„…dass ich in den Himmel komm'“

Was ist richtig, was ist falsch? Was darf ich als Christin? Wie diese Frage dazu führte, dass sie ihren Glauben beinahe über Bord warf, erzählt Karin Ilgenfritz.

Gibt es im Leben eines Christenmenschen richtige und falsche Verhaltensweisen? Karin Ilgenfritz ist dem nachgegangen.
Gibt es im Leben eines Christenmenschen richtige und falsche Verhaltensweisen? Karin Ilgenfritz ist dem nachgegangen.TSEW

Der Gott meiner Kindheit war einer, der nachts über mich wachte. Dem wir vor dem Essen dafür dankten, dass wir genug hatten und satt wurden. Und es war der Gott, der den verlorenen Sohn wieder annahm, obwohl der das ganze Geld verprasst hatte.

Nach meiner Konfirmation ging ich in die Jugendgruppe. Tolle Unternehmungen reizten mich. Allen voran die Zeltlager in den Sommerferien. Aber auch die wöchentlichen Jugendrunden, wo wir anschließend in die Eisdiele oder in die Pizzeria gingen. Immer weniger allerdings gefiel mir, dass es da einige Menschen gab, die einen ganz anderen Gott vermittelten, als ich ihn bisher kennengelernt hatte. Einen, der genau darauf achtet, ob ich regelmäßig „stille Zeit“ mache und ob ich „richtig“ bete – nämlich vor allem Fürbitte für andere und nicht egoistisch für mich.
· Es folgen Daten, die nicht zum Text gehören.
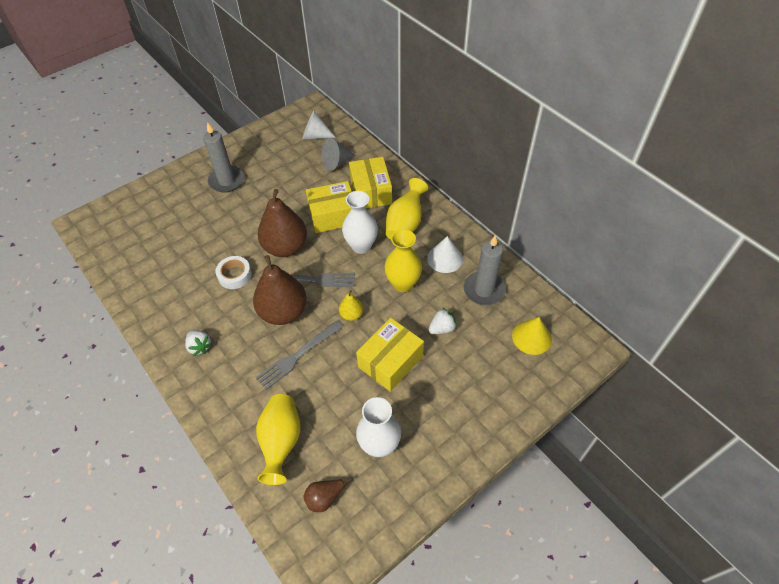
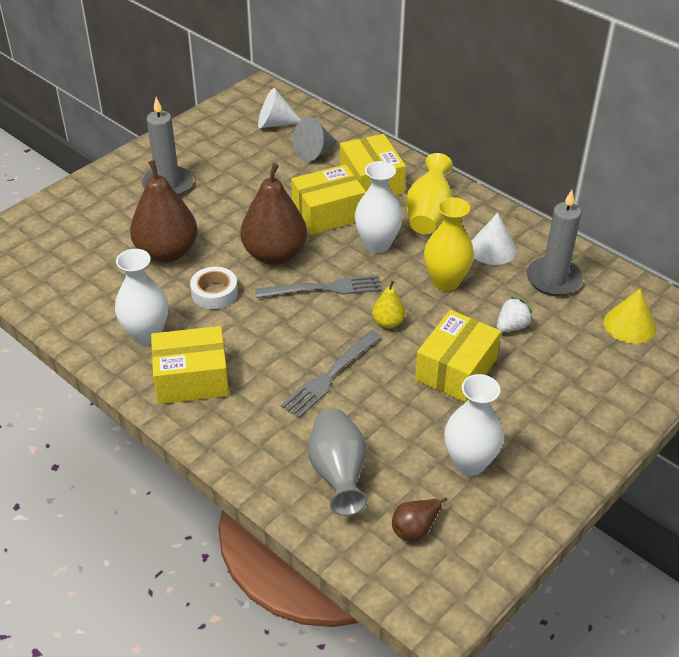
camera: 10 degrees left, 10 degrees down
(178, 306) = (146, 335): none -> white vase
(199, 347) = (192, 379): white strawberry -> yellow box
(281, 442) = (338, 474): yellow vase -> grey vase
(283, 312) = (295, 328): brown pear -> brown pear (167, 252)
Bei der Wiederkunft Jesu hat der Pech, der kein einwandfreies Leben führte

Dann kamen Themen auf wie die Wiederkunft Jesu. Wer kein einwandfreies Leben führte, hatte dann Pech. Der war für immer verloren. Und einwandfrei bedeutete: Kein Alkohol, nicht rauchen, kein Sex vor der Ehe, nicht tanzen.

Und keine „böse“ Rockmusik hören. Ein Freund hat daraufhin tatsächlich sämtliche Platten vernichtet – von ACDC bis Frank Zander.

Sollte ich jetzt auch meine Rolling Stones-Platten wegwerfen? Sollte ich auf den Tanzkurs verzichten? Als wenn das so einfach wäre… Mit der Zeit hatte ich das Gefühl, ich muss mir die Liebe Gottes hart erarbeiten – und immer Angst haben, dass es nicht reicht. Schließlich kam ich zu dem Schluss, dass mir so ein Gott definitiv zu anstrengend ist. Ich wollte alles hinschmeißen und die Sache mit dem christlichen Glauben sein lassen.

„Gott wird dich immer lieben.“

Zum Glück gab es in unserer Jugendgruppe auch andere Menschen, denen auffiel, dass ich mich zurückzog. Die nachfragten. Ich habe mir alles von der Seele geredet. Ihre Antwort in groben Zügen: „Gott wird dich immer lieben. Egal wieviel und was du betest, wie oft du „Stille Zeit“ machst, welche Musik du hörst, ob du rauchst oder tanzt. Ausschlaggebend ist das Doppelgebot der Liebe: Liebe Gott und deinen Nächsten wie dich selbst.“

Also blieb ich dabei, änderte aber meine Gewohnheiten wieder und schaute mehr darauf, was mir guttat. Ich ging tanzen. Das machte Spaß. Alkohol und Zigaretten schmeckten mir nicht. Rolling Stones höre ich immer noch. Und übrigens: Die engsten Freundschaften, die ich heute habe, gehen auf meine Jugendgruppe zurück.

Jeder Mensch hat die Freiheit, seinen Glauben zu gestalten

Aber auch heute noch wundere ich mich über Menschen, die anderen vorschreiben wollen, was sie zu glauben haben. Die für sich etwas erkannt haben und meinen, das gelte für alle anderen auch. Wenn es jemandem guttut, täglich eine halbe Stunde in der Bibel zu lesen – toll. Aber wenn andere lieber im Wald spazieren gehen, meditieren oder nur gelegentlich zum Gottesdienst gehen, ist das ebenso in Ordnung.

Gott sei Dank gibt es keine Inquisition. Wir haben alle Freiheiten, unseren Glauben so zu gestalten, dass wir gut damit leben können. Wichtig ist nur, Gott und die Nächsten nicht aus den Augen zu verlieren und in barmherziger Liebe miteinander umzugehen.